Antônio Torres, Hélia Correia e Manuel Alegre, moderados por José Carlos Vasconcelos, interpretaram o significado da palavra catarse e a sua relação com a literatura.

“A longa jornada de um imbecil em busca do entendimento” é o título de uma peça de teatro brasileira. Antônio Torres lembrou-se deste título quando foi informado sobre o tema da Mesa em que iria participar: “em busca do que dizer aqui, senti-me um pouco assim”. O escritor baiano confidenciou que um dos seus romances levou-a a fazer psicanálise. “O protagonista do livro é suicida e enquanto o escrevia comecei a sentir-me incomodado, perturbado”. A terapia foi a solução encontrada pelo escritor e esta era efetuada em grupo.

Antônio Torres contou, ainda, que as suas pesquisas para escrever esse romance levaram-no à tua terra natal por duas vezes, uma vez que o protagonista também havia nascido e vivido lá. As viagens revelaram-se infrutíferas em factos. “Ninguém queria contar-me nada. Depois percebi que foi melhor assim. O romance fez-se em cima da negação dos factos. Se eu me tivesse prendido aos factos, eu teria escrito uma boa reportagem, mas não um romance. A catarse é para Antônio Torres, então, o resgate da memória como método terapêutico. Quanto à psicanálise, o escritor contou que, assim que se sentiu tranquilo novamente, cessou com a terapia. Soube mais tarde que o grupo foi dissolvido logo após a saída do escritor.

Hélia Correia afirmou que, pela primeira vez, não ficou perplexa quando foi informada sobre o tema da “sua” Mesa. “Senti-me em casa. E, claro, vou puxar a brasa à minha sardinha e vou falar sobre a Grécia”, disse a vencedora do Prémio Camões. “Esta é uma missão levada com muito gosto na minha vida”.

A palavra catarse é utilizada em muitos estudos literários, segundo Hélia Correia. “A catarse é um vómito, é livrarmo-nos de qualquer coisa que entrou em nós e alterou o nosso estado físico e mental. “É uma descarga emocional”, disse a escritora. Na Grécia, por causa da comunhão e do ritual de partilha da criatividade humana, as pessoas libertavam-se das suas tensões, no sentido de chorarem em conjunto, de se indignarem em conjunto. Era uma experiência superior a tudo o que o ser humano pudesse experienciar sozinho”.

Segundo Hélia Correia, “estamos numa fase infantil da fruição artística. Há livros que leio e releio e choro sempre. Mas isto não é catarse. É a suspensão da descrença, um fenómeno completamente diferente. A catarse tem de ser coletiva”.
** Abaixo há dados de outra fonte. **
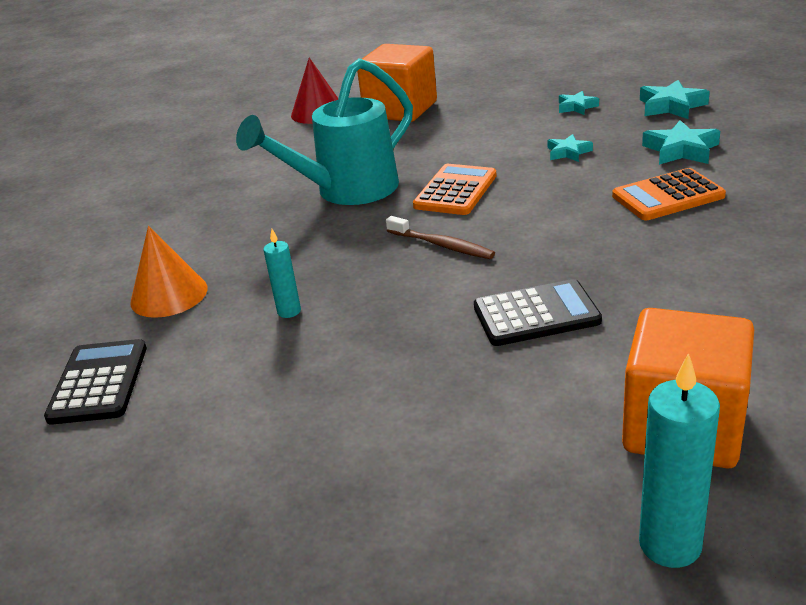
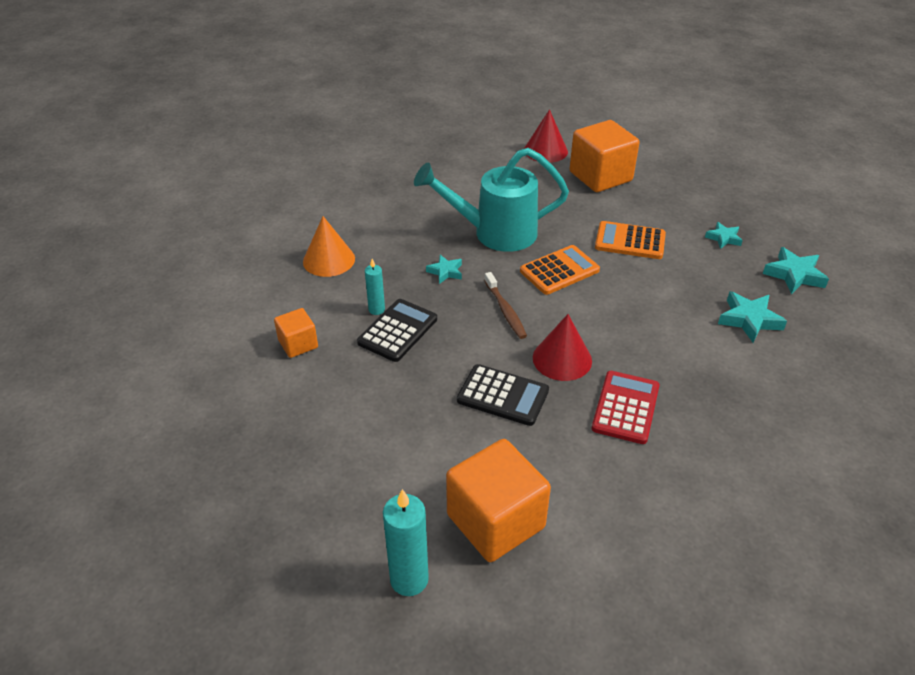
camera: 30 degrees right, 10 degrees up
(99, 382) = (248, 301): black calculator -> black calculator (398, 331)
(224, 391) = (298, 344): none -> orange cube
(555, 255) = (562, 359): none -> red cone
(568, 152) = (668, 278): turquoise star -> turquoise star (445, 272)
(667, 196) = (689, 354): orange calculator -> orange calculator (630, 241)
(670, 262) = (625, 407): none -> red calculator

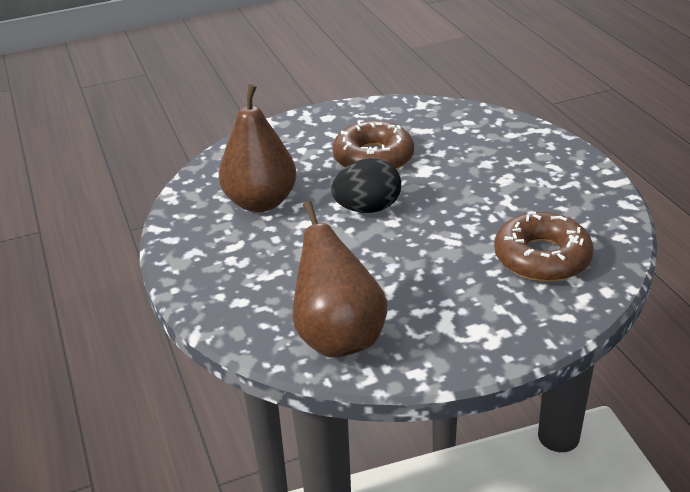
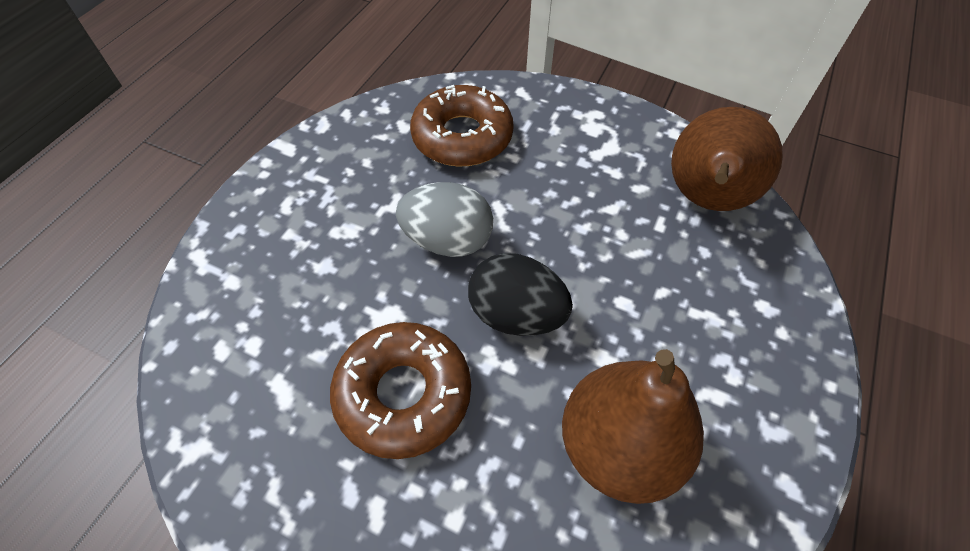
camera: 135 degrees left, 20 degrees up
(450, 209) = (448, 241): none -> grey egg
Manuel Alegre procurou, nos dicionários que possui, o significado da palavra catarse. Não encontrou. Foi encontra-la na Internet, na Infopédia, um conselho de Cecília Andrade, mas não se identificou com nenhuma das definições.

“A literatura nasceu da linguagem e da imaginação. Poetas e romancistas continuam, com palavras, a tentar mudar e reinventar a vida. E, às vezes, a tentar adivinhar, porque a escrita continua a ser uma vidência”, afirmou o poeta.

“Não sei falar de literatura, nem de poesia. Nem sei se uma está relacionada com a outra. A literatura, para mim, é uma espécie de cerimónia de exorcismo, de libertação, não de purga. Escrever sempre foi um estado de graça, mesmo nos tempos mais terríveis, de guerra, de prisão, de exílio, de despedidas. Rejeitaria a possibilidade de ser um daqueles poetas intemporais ou fora da História.”, disse Manuel Alegre. “A liberdade não é uma filosofia e nem sequer uma ideia. É um movimento de consciência que nos leva, em certos momentos, a pronunciar um de dois monossílabos: sim ou não. Havia um grande não para dizer, um não histórico, poético. Havia a ditadura e a guerra colonial e a urgência de dar a volta aos mitos. Um não assim pressupunha, talvez, alguma ingenuidade. E esse andava no ar, que se ouvia sem se ouvir, através da poesia e da música. A atividade poética é revolucionária por natureza”.

“Escrever é um acontecimento cósmico e cada palavra é um palácio do universo. Não sei se é a escrita que purifica a existência ou se é a vida que se transmuda em palavras. Creio que, para escrever um só verso, é preciso ter visto muitas cidades, conhecido muitos homens”.

“Que sentido tem hoje a poesia, num mundo governado pela ganância e pela estupidez? Há o peso, não da ditadura, mas de forças invisíveis a que chamam mercados e que roubam as reformas aos velhos e o futuro aos jovens. É para isso que serve a poesia hoje. Cada poema que se escreve é uma derrota para a indigência política, cultural e até mesmo literária e da regressão civilizacional que hoje estamos a viver”, concluiu Manuel Alegre.